Il est grand temps d'en finir avec les tarifs américains sur l'aluminium et l'acier, ont reconnu des ténors de l'administration Trump au cours des derniers jours. C'est encourageant, mais loin d'être suffisant. Avant de ratifier le nouvel accord Accord Canada-États-Unis-Mexique (ACEUM), le gouvernement Trudeau doit absolument exiger que deux conditions soient remplies : que les États-Unis le ratifient eux-mêmes, et qu'ils éliminent leurs tarifs abusifs.

« Ces tarifs sont un sérieux obstacle à ce que nous allions de l'avant », a prévenu le ministre Marc Garneau dimanche matin à Washington. Le ministre fédéral des Transports, qui participait à un panel organisé par l'association nationale des gouverneurs américains, a demandé à ceux-ci de faire le message au président des États-Unis.

Ces jours-ci, ce sont plutôt les tarifs contre la Chine qui intéressent Donald Trump, mais la mise en garde n'est heureusement pas tombée dans l'oreille d'un sourd. « J'ai entendu le message, nous travaillons fort là-dessus », a assuré l'un des principaux conseillers économiques du président, Larry Kudlow, qui participait au même panel que le ministre Garneau.

Cette sortie fait suite à celle du secrétaire américain à l'Agriculture, qui a reconnu que les États-Unis ont tout intérêt à régler la question des tarifs dans la foulée de l'ACEUM. « Nous travaillons en ce sens », a déclaré Sonny Perdue lors d'un forum jeudi dernier.

On a tendance à l'oublier, mais l'ACEUM, ce traité censé remplacer l'Accord de libre-échange nord-américain (ALENA), n'est toujours pas en vigueur. Le Canada, les États-Unis et le Mexique l'ont signé le 30 novembre dernier, mais chacun doit ensuite le faire ratifier chez lui. Et le gouvernement Trudeau n'a aucun intérêt à se précipiter.

Tout le monde a poussé un soupir de soulagement à la conclusion de cet accord qui venait mettre un terme à l'incertitude de la renégociation, mais il n'en impose pas moins des reculs majeurs au Canada.

L'ALENA, toujours en vigueur, est de loin préférable. D'autant qu'un avantage attendu de l'ACEUM manque toujours à l'appel : l'élimination des tarifs sur l'aluminium et l'acier.

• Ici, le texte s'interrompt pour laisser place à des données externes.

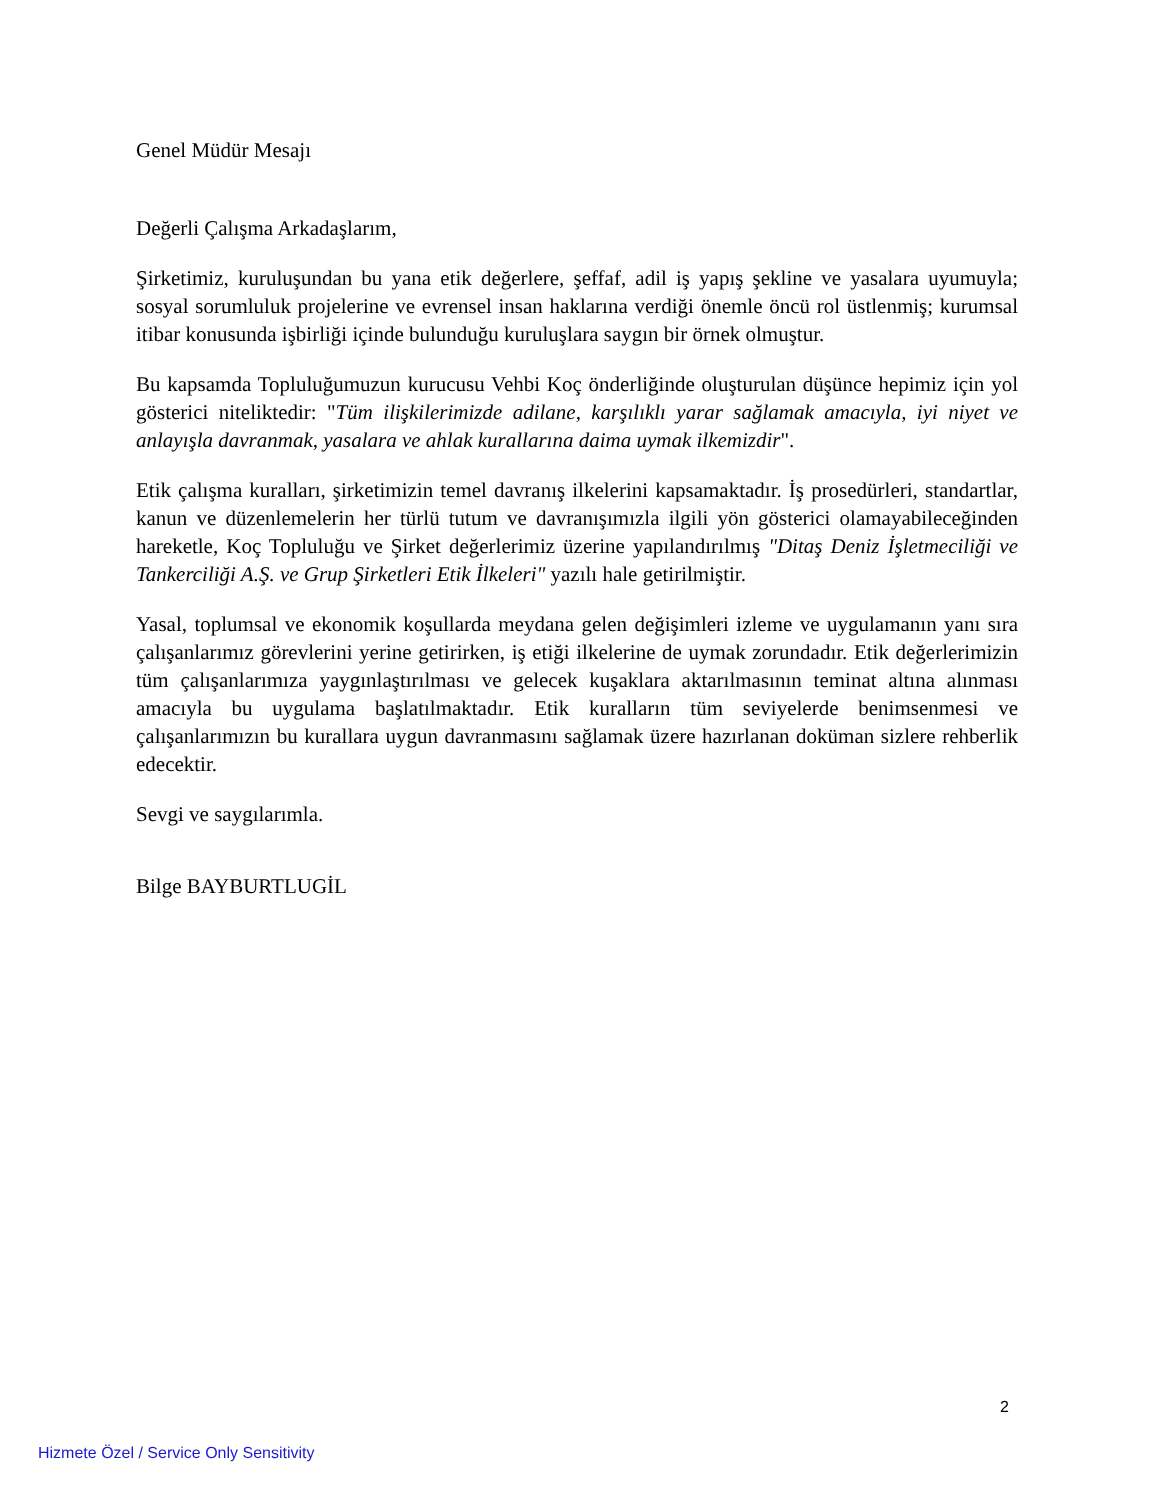Genel Müdür Mesajı
Değerli Çalışma Arkadaşlarım,
Şirketimiz, kuruluşundan bu yana etik değerlere, şeffaf, adil iş yapış şekline ve yasalara uyumuyla; sosyal sorumluluk projelerine ve evrensel insan haklarına verdiği önemle öncü rol üstlenmiş; kurumsal itibar konusunda işbirliği içinde bulunduğu kuruluşlara saygın bir örnek olmuştur.
Bu kapsamda Topluluğumuzun kurucusu Vehbi Koç önderliğinde oluşturulan düşünce hepimiz için yol gösterici niteliktedir: "Tüm ilişkilerimizde adilane, karşılıklı yarar sağlamak amacıyla, iyi niyet ve anlayışla davranmak, yasalara ve ahlak kurallarına daima uymak ilkemizdir".
Etik çalışma kuralları, şirketimizin temel davranış ilkelerini kapsamaktadır. İş prosedürleri, standartlar, kanun ve düzenlemelerin her türlü tutum ve davranışımızla ilgili yön gösterici olamayabileceğinden hareketle, Koç Topluluğu ve Şirket değerlerimiz üzerine yapılandırılmış "Ditaş Deniz İşletmeciliği ve Tankerciliği A.Ş. ve Grup Şirketleri Etik İlkeleri" yazılı hale getirilmiştir.
Yasal, toplumsal ve ekonomik koşullarda meydana gelen değişimleri izleme ve uygulamanın yanı sıra çalışanlarımız görevlerini yerine getirirken, iş etiği ilkelerine de uymak zorundadır. Etik değerlerimizin tüm çalışanlarımıza yaygınlaştırılması ve gelecek kuşaklara aktarılmasının teminat altına alınması amacıyla bu uygulama başlatılmaktadır. Etik kuralların tüm seviyelerde benimsenmesi ve çalışanlarımızın bu kurallara uygun davranmasını sağlamak üzere hazırlanan doküman sizlere rehberlik edecektir.
Sevgi ve saygılarımla.
Bilge BAYBURTLUGİL
2
Hizmete Özel / Service Only Sensitivity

Adoptés sous prétexte de sécurité nationale (un argument aussi fallacieux qu'insultant pour le Canada) et utilisés comme moyen de pression dans la négociation de l'ALENA, ces tarifs sont plus injustifiés que jamais.

Le Canada et le Mexique ne sont d'ailleurs pas les seuls à le dire. De plus en plus d'entreprises, d'élus et de travailleurs américains se plaignent de l'effet combiné de ces tarifs et des mesures de représailles imposées par le Canada et le Mexique. La pression est telle que ce n'est qu'une question de semaines avant que les États-Unis n'abandonnent leurs tarifs, a prédit l'ambassadeur du Canada à Washington, David McNaughton, la semaine dernière.

Peut-être, mais on le croira quand on le verra.

Le Canada a d'autant moins de raisons de se presser que la ratification américaine n'est même pas assurée.

La Chambre des représentants, désormais contrôlée par les démocrates, a en effet de sérieuses réserves sur des aspects de l'accord touchant aux normes du travail, à l'environnement et à la durée de l'exclusivité accordée aux coûteux médicaments biologiques.

Le gouvernement Trudeau s'est évidemment gardé de donner un ultimatum aux États-Unis, mais son échéancier parle pour lui. Le projet de loi visant la ratification de l'ACEUM par le Canada ne pourra pas être déposé avant la mi-mars. Il devra ensuite être étudié en comité, adopté aux Communes puis soumis au Sénat - tout cela avant la fin de la session, en juin. Et il serait tout à fait plausible que le Parlement ne siège pas avant les élections de l'automne prochain...

Bref, le compteur tourne. Si le président Trump veut que cet accord dont il s'est tant vanté devienne réalité, il sait ce qu'il lui reste à faire.